- What to do -
Go through the lines below. Copy those with "relationship".

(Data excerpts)
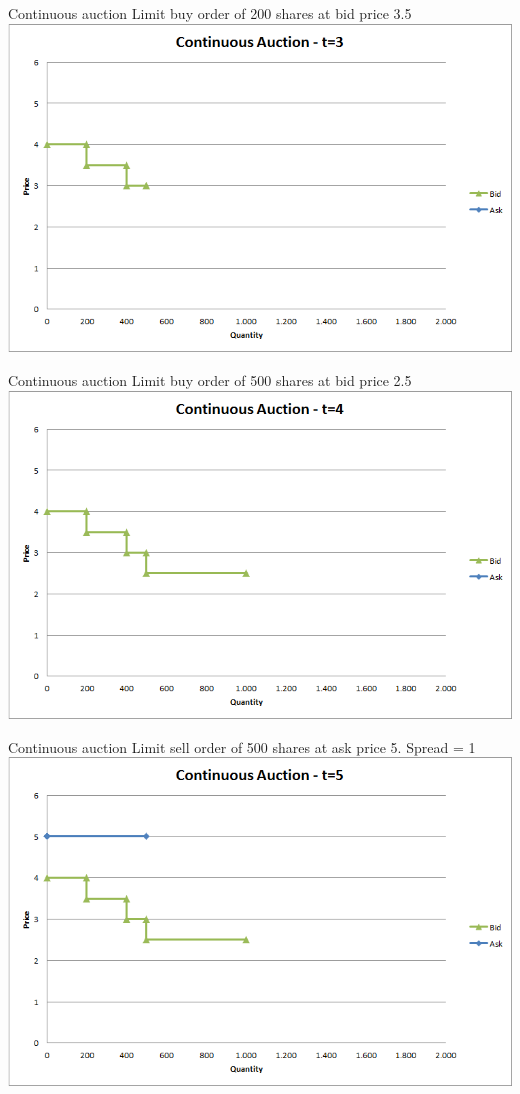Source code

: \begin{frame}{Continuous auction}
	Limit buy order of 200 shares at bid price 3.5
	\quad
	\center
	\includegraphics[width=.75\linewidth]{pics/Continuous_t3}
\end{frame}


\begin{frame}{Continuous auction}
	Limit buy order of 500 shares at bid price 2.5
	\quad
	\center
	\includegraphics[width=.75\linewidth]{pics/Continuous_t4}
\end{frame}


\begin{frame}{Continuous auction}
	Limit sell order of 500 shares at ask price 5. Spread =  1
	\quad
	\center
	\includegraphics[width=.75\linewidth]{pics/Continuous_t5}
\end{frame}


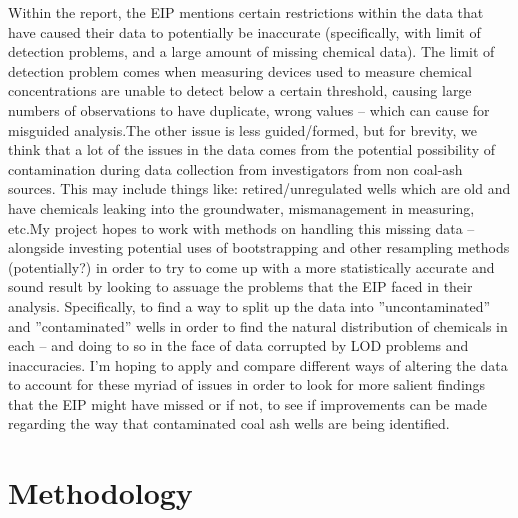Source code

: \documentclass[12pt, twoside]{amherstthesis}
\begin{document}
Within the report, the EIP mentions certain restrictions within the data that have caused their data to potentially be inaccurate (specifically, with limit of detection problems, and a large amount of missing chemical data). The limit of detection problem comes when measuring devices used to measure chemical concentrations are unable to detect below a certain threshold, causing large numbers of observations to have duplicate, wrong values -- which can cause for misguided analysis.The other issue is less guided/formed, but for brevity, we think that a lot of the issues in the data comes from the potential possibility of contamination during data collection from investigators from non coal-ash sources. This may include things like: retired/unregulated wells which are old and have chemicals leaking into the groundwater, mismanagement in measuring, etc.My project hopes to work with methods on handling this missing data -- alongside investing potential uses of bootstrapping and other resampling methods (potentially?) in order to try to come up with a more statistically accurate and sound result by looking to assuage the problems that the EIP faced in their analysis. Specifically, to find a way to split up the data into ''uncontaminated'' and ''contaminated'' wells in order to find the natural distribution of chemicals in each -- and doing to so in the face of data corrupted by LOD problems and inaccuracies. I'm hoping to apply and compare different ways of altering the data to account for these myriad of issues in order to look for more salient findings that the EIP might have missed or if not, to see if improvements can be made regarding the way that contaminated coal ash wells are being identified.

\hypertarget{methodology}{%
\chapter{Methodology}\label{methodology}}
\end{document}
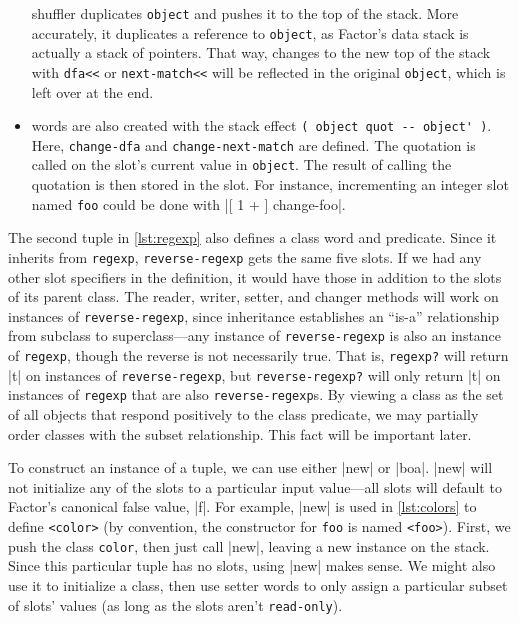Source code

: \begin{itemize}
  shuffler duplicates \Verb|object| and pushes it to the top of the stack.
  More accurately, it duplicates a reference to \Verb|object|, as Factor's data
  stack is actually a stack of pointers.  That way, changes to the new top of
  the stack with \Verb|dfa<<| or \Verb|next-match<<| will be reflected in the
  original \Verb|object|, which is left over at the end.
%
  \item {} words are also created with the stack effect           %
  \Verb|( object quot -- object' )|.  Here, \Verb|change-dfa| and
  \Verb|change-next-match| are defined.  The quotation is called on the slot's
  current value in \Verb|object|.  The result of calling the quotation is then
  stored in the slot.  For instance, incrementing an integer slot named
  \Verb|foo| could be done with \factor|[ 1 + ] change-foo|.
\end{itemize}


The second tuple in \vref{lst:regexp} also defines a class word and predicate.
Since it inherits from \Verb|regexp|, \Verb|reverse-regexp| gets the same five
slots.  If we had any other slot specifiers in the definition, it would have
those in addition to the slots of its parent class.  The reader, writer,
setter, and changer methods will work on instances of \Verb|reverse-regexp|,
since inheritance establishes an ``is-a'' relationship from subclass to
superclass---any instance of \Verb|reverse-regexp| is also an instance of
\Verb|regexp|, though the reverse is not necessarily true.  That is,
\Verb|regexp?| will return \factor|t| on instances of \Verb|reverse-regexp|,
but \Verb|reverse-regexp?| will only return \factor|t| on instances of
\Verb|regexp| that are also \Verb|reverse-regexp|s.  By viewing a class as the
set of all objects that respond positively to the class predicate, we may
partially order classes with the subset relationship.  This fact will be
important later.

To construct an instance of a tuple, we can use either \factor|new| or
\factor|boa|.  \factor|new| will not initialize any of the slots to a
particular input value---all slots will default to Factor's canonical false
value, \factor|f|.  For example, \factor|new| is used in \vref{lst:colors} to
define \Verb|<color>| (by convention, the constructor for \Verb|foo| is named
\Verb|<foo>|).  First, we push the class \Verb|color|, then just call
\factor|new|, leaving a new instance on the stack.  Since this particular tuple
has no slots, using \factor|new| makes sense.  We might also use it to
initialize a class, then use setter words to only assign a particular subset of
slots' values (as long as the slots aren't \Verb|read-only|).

- Answer to the exercise -
since inheritance establishes an ``is-a'' relationship from subclass to
partially order classes with the subset relationship.  This fact will be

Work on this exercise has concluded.